# What this task involves
The reply must repeat the listing below exactly and carry none of its pictures.

# Input for this task

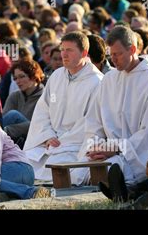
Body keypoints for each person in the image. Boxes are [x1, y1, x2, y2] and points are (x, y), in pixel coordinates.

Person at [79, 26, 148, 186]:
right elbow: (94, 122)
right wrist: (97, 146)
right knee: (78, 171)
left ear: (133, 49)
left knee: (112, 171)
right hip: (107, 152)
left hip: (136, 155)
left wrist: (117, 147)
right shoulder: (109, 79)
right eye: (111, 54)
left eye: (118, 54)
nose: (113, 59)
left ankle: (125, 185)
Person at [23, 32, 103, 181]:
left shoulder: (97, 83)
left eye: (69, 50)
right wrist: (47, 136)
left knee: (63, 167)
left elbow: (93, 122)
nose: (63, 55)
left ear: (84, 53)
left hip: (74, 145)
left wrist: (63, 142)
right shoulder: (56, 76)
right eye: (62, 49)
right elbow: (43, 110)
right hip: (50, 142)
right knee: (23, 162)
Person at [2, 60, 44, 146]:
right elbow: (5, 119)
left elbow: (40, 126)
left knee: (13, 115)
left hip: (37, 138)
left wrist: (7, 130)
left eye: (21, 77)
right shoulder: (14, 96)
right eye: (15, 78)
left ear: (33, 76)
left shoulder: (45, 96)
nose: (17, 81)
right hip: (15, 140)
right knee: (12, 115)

# Exercise result
Body keypoints for each person in the image. Boxes are [x1, y1, x2, y2] and points are (x, y), in pixel coordinates.

Person at [79, 26, 148, 186]:
right elbow: (94, 122)
right wrist: (97, 146)
right knee: (78, 171)
left ear: (133, 49)
left knee: (112, 171)
right hip: (107, 152)
left hip: (136, 155)
left wrist: (117, 147)
right shoulder: (109, 79)
right eye: (111, 54)
left eye: (118, 54)
nose: (113, 59)
left ankle: (125, 185)
Person at [23, 32, 103, 181]:
left shoulder: (97, 83)
left eye: (69, 50)
right wrist: (47, 136)
left knee: (63, 167)
left elbow: (93, 122)
nose: (63, 55)
left ear: (84, 53)
left hip: (74, 145)
left wrist: (63, 142)
right shoulder: (56, 76)
right eye: (62, 49)
right elbow: (43, 110)
right hip: (50, 142)
right knee: (23, 162)
Person at [2, 60, 44, 146]:
right elbow: (5, 119)
left elbow: (40, 126)
left knee: (13, 115)
left hip: (37, 138)
left wrist: (7, 130)
left eye: (21, 77)
right shoulder: (14, 96)
right eye: (15, 78)
left ear: (33, 76)
left shoulder: (45, 96)
nose: (17, 81)
right hip: (15, 140)
right knee: (12, 115)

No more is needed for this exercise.